▶ Aim of the task
Update the data below by changing every "Transcribe" to "Write out", and keep everything else the same.

▶ Stored records
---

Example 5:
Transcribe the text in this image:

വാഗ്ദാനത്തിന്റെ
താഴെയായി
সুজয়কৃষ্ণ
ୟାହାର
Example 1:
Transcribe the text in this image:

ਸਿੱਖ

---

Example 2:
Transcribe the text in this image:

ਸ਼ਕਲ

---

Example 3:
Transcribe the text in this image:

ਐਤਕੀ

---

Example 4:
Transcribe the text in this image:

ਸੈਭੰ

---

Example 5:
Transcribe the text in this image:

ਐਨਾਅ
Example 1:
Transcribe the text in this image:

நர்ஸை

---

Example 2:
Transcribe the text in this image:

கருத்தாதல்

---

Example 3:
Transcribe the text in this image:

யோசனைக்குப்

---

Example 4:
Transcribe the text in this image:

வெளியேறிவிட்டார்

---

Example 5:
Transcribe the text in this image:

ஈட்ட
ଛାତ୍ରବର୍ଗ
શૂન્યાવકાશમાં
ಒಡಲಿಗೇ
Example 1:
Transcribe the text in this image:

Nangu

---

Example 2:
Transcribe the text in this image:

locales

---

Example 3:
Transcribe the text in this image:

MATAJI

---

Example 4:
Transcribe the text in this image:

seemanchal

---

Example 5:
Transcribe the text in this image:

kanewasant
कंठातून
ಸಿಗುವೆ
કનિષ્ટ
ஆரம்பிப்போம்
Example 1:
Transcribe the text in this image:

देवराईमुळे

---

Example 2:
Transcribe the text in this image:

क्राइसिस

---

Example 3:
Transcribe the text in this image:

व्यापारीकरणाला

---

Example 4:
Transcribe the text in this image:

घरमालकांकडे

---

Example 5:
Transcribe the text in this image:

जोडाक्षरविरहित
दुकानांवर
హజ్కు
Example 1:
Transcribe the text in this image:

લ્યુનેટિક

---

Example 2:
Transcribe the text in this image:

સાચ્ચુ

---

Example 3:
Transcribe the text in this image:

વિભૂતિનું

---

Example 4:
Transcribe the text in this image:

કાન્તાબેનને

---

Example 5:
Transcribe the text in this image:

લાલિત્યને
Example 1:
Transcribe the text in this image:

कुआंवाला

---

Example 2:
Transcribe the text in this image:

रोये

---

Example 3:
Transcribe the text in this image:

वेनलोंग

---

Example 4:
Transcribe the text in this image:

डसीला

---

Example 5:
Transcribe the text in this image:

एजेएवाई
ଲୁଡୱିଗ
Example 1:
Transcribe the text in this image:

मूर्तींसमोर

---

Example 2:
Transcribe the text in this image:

▶ Expected answer
---

Example 5:
Write out the text in this image:

വാഗ്ദാനത്തിന്റെ
താഴെയായി
সুজয়কৃষ্ণ
ୟାହାର
Example 1:
Write out the text in this image:

ਸਿੱਖ

---

Example 2:
Write out the text in this image:

ਸ਼ਕਲ

---

Example 3:
Write out the text in this image:

ਐਤਕੀ

---

Example 4:
Write out the text in this image:

ਸੈਭੰ

---

Example 5:
Write out the text in this image:

ਐਨਾਅ
Example 1:
Write out the text in this image:

நர்ஸை

---

Example 2:
Write out the text in this image:

கருத்தாதல்

---

Example 3:
Write out the text in this image:

யோசனைக்குப்

---

Example 4:
Write out the text in this image:

வெளியேறிவிட்டார்

---

Example 5:
Write out the text in this image:

ஈட்ட
ଛାତ୍ରବର୍ଗ
શૂન્યાવકાશમાં
ಒಡಲಿಗೇ
Example 1:
Write out the text in this image:

Nangu

---

Example 2:
Write out the text in this image:

locales

---

Example 3:
Write out the text in this image:

MATAJI

---

Example 4:
Write out the text in this image:

seemanchal

---

Example 5:
Write out the text in this image:

kanewasant
कंठातून
ಸಿಗುವೆ
કનિષ્ટ
ஆரம்பிப்போம்
Example 1:
Write out the text in this image:

देवराईमुळे

---

Example 2:
Write out the text in this image:

क्राइसिस

---

Example 3:
Write out the text in this image:

व्यापारीकरणाला

---

Example 4:
Write out the text in this image:

घरमालकांकडे

---

Example 5:
Write out the text in this image:

जोडाक्षरविरहित
दुकानांवर
హజ్కు
Example 1:
Write out the text in this image:

લ્યુનેટિક

---

Example 2:
Write out the text in this image:

સાચ્ચુ

---

Example 3:
Write out the text in this image:

વિભૂતિનું

---

Example 4:
Write out the text in this image:

કાન્તાબેનને

---

Example 5:
Write out the text in this image:

લાલિત્યને
Example 1:
Write out the text in this image:

कुआंवाला

---

Example 2:
Write out the text in this image:

रोये

---

Example 3:
Write out the text in this image:

वेनलोंग

---

Example 4:
Write out the text in this image:

डसीला

---

Example 5:
Write out the text in this image:

एजेएवाई
ଲୁଡୱିଗ
Example 1:
Write out the text in this image:

मूर्तींसमोर

---

Example 2:
Write out the text in this image:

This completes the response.